Menteri Keuangan Sri Mulyani Indrawati menilai, ancaman resesi AS semakin nyata, tecermin dari kebijakan yang ditempuh dalam merespons inflasi yang melonjak tajam. Hingga Mei 2022, inflasi AS tercatat menembus 8,6 persen atau jadi yang tertinggi dalam 41 tahun terakhir.

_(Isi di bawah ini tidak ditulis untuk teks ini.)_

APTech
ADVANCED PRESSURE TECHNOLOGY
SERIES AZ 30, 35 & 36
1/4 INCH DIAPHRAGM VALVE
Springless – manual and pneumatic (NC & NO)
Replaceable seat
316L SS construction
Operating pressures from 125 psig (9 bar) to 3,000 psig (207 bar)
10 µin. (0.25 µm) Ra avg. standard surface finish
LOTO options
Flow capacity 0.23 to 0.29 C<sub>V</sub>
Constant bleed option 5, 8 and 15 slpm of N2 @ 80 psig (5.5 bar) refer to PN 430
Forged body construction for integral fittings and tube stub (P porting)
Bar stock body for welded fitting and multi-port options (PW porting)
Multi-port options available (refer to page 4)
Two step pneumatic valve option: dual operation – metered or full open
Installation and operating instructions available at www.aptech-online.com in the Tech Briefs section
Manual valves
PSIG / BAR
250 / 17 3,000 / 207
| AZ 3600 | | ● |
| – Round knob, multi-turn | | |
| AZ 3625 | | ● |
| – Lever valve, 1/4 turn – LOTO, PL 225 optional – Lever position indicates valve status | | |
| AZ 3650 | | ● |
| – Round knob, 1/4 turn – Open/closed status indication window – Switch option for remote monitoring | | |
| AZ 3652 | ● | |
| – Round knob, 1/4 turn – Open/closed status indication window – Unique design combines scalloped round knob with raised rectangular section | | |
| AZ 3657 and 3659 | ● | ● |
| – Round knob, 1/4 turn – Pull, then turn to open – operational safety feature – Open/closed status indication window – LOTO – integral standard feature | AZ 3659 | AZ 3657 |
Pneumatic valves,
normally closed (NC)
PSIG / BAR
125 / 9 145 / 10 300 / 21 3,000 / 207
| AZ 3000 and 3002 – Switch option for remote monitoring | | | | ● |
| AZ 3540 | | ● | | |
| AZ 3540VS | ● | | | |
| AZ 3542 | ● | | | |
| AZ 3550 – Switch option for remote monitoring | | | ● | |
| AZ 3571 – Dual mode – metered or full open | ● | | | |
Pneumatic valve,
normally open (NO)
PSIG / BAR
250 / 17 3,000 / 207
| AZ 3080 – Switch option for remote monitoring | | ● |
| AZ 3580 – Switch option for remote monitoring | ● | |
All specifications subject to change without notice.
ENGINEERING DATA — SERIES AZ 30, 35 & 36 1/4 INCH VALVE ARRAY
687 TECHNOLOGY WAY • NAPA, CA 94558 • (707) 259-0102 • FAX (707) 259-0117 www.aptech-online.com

Lonjakan inflasi menyebabkan bank sentral AS, The Federal Reserve atau The Fed, melakukan pengetatan kebijakan moneter dengan menaikkan suku bunga sebesar 75 basis poin pada Juni 2022. Dengan adanya kenaikan ini, suku bunga kebijakan The Fed untuk saat ini berada di kisaran 1,5 persen hingga 1,75 persen.
Lonjakan inflasi menyebabkan bank sentral AS, The Federal Reserve atau The Fed, melakukan pengetatan kebijakan moneter dengan menaikkan suku bunga sebesar 75 basis poin pada Juni 2022.
”Pilihan kebijakan AS dalam merespons inflasi yang tinggi dengan kenaikan suku bunga sangat memberikan kemungkinan terjadinya resesi di AS pada tahun ini dan kemungkinan berlanjut hingga ke tahun depan,” kata Sri Mulyani dalam konferensi pers APBN KiTA yang berlangsung Kamis (23/6/2022).
Kondisi di AS kemungkinan akan disusul oleh lebih banyak negara, terutama yang saat ini tengah mengalami krisis keuangan. Sri Mulyani menyebutkan, semua permasalahan ini terjadi karena hantaman yang datang bertubi-tubi. Covid-19 yang belum selesai lalu ditambah dengan ketegangan politik antara Rusia dan Ukraina yang menyebabkan krisis energi dan pangan.
Selanjutnya, dampak akan berlanjut ke sektor rill, khususnya ekspor. AS adalah mitra dagang utama Indonesia sehingga ketika ekonominya melambat, permintaan dari negeri Paman Sam tersebut akan berkurang. ”Ekspor yang selama ini mencapai surplus juga tidak boleh dianggap terus-menerus terjadi,” kata Sri Mulyani.
Guna menghindari dampak resesi AS ke dalam negeri, pemerintah terus berupaya menguatkan kondisi pertumbuhan ekonomi domestik, salah satunya dengan menjaga pasokan pangan untuk menekan tingkat inflasi. Anggaran Pendapatan dan Belanja Negara (APBN) dimanfaatkan untuk menjaga daya beli masyarakat dengan tetap memberikan subsidi atau bantalan sosial lainnya.
Sejak awal Januari hingga Mei 2022 pemerintah telah menyalurkan subsidi untuk masyarakat sebesar Rp 75,3 triliun, meningkat dari penyaluran subsidi sepanjang Januari-Mei 2021 yang sebesar Rp 56,5 triliun.
Nilai tersebut digunakan untuk menyubsidi penggunaan bahan bakar minyak berupa solar dan minyak tanah hingga 5,6 juta kiloliter atau meningkat dari jumlah sebelumnya yang mencapai 5 juta kiloliter. Sementara elpiji 3 kilogram yang disubsidi hingga 31 Mei 2022 mencapai 2,5 juta metrik ton atau naik dari tahun sebelumnya yang sebesar 2,4 juta metrik ton.
”Ini angka yang sangat besar untuk kompensasi barang-barang yang di luar negeri mengalami kenaikan, tetapi di dalam negeri jadi tidak mengalami kenaikan,” kata Sri Mulyani.